■ **WORK TO BE COMPLETED**: Exclude every picture. Output verbatim the lines from the one containing "b=%b carryin=%b sum=%b" to the end of the data.

(DATA SECTION Opens)

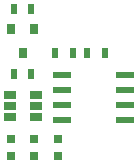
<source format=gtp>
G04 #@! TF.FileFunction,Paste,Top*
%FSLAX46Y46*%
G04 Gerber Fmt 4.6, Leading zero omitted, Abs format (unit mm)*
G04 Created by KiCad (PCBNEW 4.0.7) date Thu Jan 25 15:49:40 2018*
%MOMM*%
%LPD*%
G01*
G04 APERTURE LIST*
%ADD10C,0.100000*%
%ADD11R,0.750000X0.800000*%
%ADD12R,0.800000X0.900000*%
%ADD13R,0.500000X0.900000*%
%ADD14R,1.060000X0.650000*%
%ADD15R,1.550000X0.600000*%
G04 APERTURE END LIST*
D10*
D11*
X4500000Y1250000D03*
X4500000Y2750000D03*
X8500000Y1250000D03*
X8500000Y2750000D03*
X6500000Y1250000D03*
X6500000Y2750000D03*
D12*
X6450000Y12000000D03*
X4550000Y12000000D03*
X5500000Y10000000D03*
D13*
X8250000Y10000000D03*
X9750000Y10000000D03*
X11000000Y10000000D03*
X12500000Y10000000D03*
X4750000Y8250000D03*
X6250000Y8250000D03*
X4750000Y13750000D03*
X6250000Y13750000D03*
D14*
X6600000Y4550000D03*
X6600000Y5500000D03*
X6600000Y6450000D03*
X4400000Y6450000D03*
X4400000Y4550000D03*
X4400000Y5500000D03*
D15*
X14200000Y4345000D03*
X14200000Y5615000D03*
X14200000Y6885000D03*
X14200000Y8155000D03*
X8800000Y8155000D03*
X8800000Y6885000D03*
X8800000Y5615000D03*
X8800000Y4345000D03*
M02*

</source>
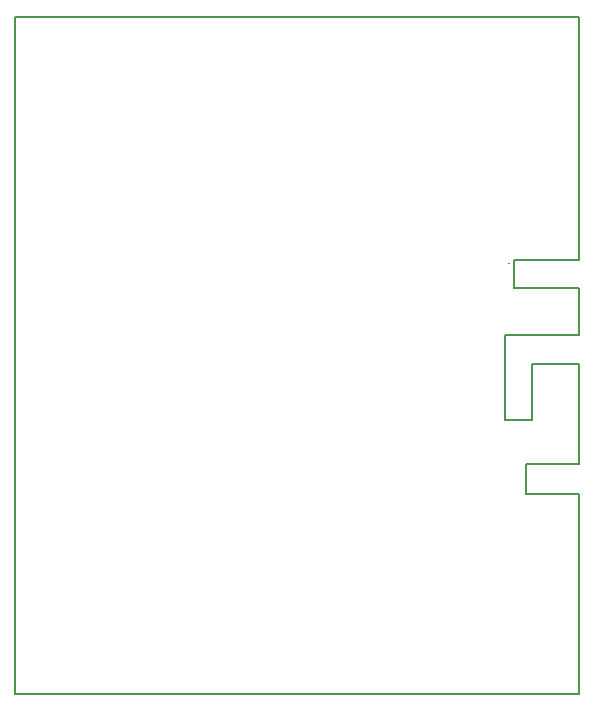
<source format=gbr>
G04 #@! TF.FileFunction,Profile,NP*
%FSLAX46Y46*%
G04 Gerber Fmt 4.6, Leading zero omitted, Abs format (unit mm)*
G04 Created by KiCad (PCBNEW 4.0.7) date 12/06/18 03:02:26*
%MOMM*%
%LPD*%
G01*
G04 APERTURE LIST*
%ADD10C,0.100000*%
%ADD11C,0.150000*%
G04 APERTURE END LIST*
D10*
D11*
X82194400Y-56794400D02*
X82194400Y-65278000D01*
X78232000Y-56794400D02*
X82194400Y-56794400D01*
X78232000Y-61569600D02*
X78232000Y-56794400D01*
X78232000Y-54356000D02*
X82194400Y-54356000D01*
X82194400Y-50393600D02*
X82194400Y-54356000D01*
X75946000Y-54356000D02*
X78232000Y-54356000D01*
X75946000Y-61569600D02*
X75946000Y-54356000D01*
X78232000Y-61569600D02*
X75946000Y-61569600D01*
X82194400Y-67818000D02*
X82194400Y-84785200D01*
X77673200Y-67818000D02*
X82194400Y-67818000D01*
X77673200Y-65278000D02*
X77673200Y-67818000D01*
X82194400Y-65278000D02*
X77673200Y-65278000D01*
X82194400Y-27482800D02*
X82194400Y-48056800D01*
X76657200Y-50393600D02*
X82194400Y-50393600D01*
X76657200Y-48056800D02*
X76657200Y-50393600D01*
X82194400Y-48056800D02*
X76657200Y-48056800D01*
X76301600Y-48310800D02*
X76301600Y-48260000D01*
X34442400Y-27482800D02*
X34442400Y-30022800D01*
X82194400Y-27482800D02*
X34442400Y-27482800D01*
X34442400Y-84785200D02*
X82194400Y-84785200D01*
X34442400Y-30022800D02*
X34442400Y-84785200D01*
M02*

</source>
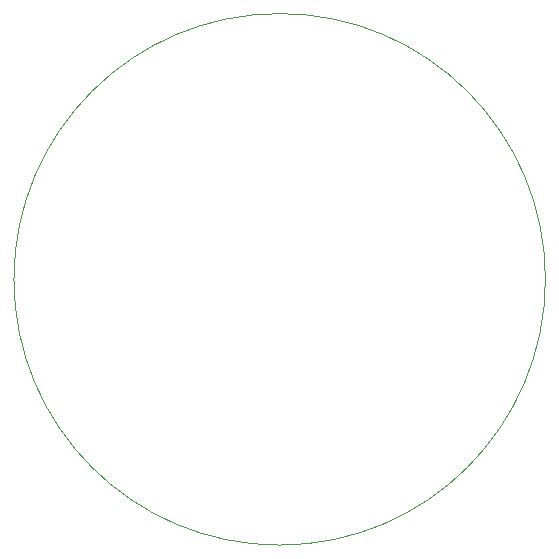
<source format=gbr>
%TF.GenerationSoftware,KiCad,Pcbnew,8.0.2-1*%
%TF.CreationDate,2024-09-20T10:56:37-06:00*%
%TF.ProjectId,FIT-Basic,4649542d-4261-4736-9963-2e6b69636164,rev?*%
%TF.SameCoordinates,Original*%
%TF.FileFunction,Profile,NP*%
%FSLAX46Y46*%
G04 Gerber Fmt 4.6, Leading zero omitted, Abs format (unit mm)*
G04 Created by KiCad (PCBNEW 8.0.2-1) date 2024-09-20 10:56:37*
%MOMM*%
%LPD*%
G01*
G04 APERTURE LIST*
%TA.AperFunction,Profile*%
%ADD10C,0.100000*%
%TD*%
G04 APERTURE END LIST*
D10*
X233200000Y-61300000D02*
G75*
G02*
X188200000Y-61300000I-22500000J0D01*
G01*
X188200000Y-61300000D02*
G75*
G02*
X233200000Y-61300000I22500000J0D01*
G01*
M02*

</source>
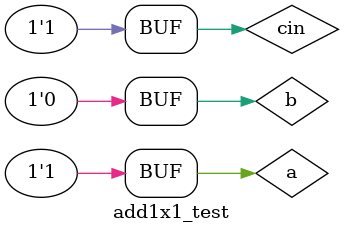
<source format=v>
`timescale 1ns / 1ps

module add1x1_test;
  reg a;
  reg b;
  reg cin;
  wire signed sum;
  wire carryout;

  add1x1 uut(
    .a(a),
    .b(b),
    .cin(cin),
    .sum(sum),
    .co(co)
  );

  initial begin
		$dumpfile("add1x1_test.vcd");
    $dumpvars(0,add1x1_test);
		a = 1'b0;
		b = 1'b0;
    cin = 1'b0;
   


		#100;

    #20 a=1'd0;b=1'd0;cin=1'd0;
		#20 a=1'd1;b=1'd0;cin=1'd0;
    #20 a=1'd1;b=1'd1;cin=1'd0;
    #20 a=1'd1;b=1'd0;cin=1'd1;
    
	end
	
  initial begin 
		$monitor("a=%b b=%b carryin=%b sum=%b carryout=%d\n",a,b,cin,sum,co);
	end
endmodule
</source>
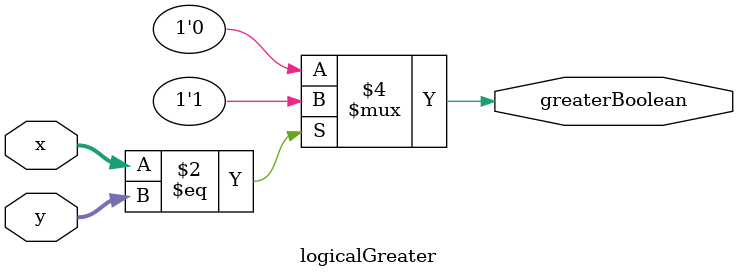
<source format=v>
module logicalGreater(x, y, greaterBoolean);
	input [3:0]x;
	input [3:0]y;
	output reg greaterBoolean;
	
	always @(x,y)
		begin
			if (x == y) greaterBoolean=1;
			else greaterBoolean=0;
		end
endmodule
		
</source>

(DATA SECTION Closes)

■ **ANSWER SPACE**:
		$monitor("a=%b b=%b carryin=%b sum=%b carryout=%d\n",a,b,cin,sum,co);
	end
endmodule
</source>
<source format=v>
module logicalGreater(x, y, greaterBoolean);
	input [3:0]x;
	input [3:0]y;
	output reg greaterBoolean;
	
	always @(x,y)
		begin
			if (x == y) greaterBoolean=1;
			else greaterBoolean=0;
		end
endmodule
		
</source>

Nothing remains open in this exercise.